ベビースイミングとはおおよそ3歳未満の乳幼児に行わせる水泳。幼い子どもであっても、短い時間であれば水の中で呼吸をとめからだを動かすことができる。これを水泳教室のようなレッスンのかたちにすることもできる。これは主として幼児が溺れるリスクを減らすために行われるものである。

潜水反射

人間の赤ん坊は生まれてからおおよそ6か月程度で、泳いだり潜ったりといった行動を先天的な能力として発揮する。他の哺乳類もこういった行動をみせる。水に潜った赤子は無意識的に呼吸をとめ、心拍数を落とす(徐脈)。そして指やつまさきといった末端への血流を制限(末梢血管収縮)する反射をみせるのである。こういった潜水反射のあいだ、幼児の心拍数は平均して20%ほど低くなる。肺の上部はそのままふたがされ、水が呼吸器に流れ込むことなく食道を通じての方へそれてゆく。こうした潜水時にみせる人間の反射は、運動時でも休憩時でも、酸素量を維持する効果もあることが明らかにされている。酸素は心臓と肺のために保たれ、深刻な低酸素症のダメージに備えられているのである。したがって、こういった反応は人体にとっての重要な防衛機構とみなされうる。

溺れるリスク

水は世界的にみてもケガや死につながる事故の原因の一つであるが、その割合が最も高いのが子どもである。実際、溺死はアメリカの1歳から4歳までの子どもの主な傷害死亡の原因の一つであり、この年代では先天性欠損症に次いで二番目に高い割合である。
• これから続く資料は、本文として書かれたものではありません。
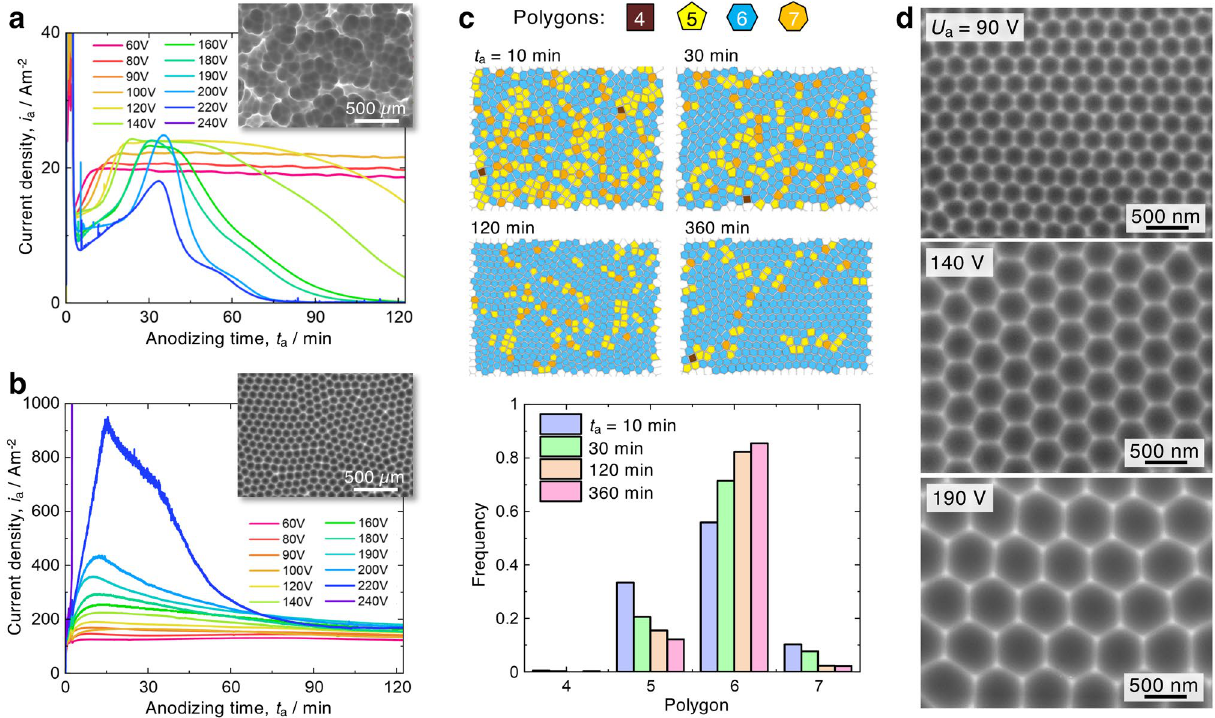
Figure 1. Self-ordering of porous AAO structures fabricated in alkaline Na 2 B 4 O 4 solution. ( a ) and ( b ), Changes in the current density, i a , with the anodizing time, t a , during the potentiostatic anodizing process of Al at various applied voltages ranging from 60–240 V in a 0.5 M sodium tetraborate solution at 335 K (pH = 9.1, a ) and 355 K (pH = 8.8, b ). To evaluate the regularity of the porous structure, SEM images of the growth interface after anodizing at 140 V for 120 min and subsequent oxide removal are shown in each inset. ( c ) Polygonal maps (tetragon: brown, pentagon: yellow, hexagon: light blue, and heptagon: orange) of the AAO cell structure formed by anodizing at 355 K and 140 V for 10 min to 360 min and the corresponding frequencies of polygons for each anodizing time. ( d ) SEM images of the self-ordered cell structure obtained by anodizing for 360 min under the optimal conditions: concentration, 0.5 M; temperature, 355 K; and applied voltage, 90–190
アメリカ疾病予防管理センターで発表された、2005年から2009年までのアメリカのデータをもとにした2012年の研究では、毎年平均して513人の子ども(0歳から4歳まで)が溺死しており、さらにこの年代の子ども3057人が致命的ではないものの水難事故としてアメリカの救急外来に搬送されている。全ての年代と比較すると、0歳から4歳までの子どもは最も高い死亡率と事故率を示している。2009年には、不慮の事故で亡くなった1歳から4歳までの子どものうち30%以上が溺死によるものだった。最も一般的なのはプールで溺れる例であり、それも自宅のプールで亡くなる子どもが多かった。

幼児への水泳教室

水泳教室で自分の子を抱く母親

かつては子どもへの水泳教室といえば4歳以降に始めるのが一般的で、それ以前の子どもは発達的に十分だとは考えられていなかった。しかしその後、4歳になるのを待たずに水泳のレッスンを行うことはより一般的になったといえる。オーストラリアの水泳指導者や教師による団体は、生後4か月から正式なレッスン・プログラムを始めることを推奨しているし、認定資格を取得したスイミング・スクールでも非常に幼い子どもへのクラスを開いている。アメリカでもYMCAを始めとする組織が水泳教室を開いている。授業を受けるためには、幼児が頭を持ち上げることができるようになっている必要がある(およそ3か月から4か月ほど)。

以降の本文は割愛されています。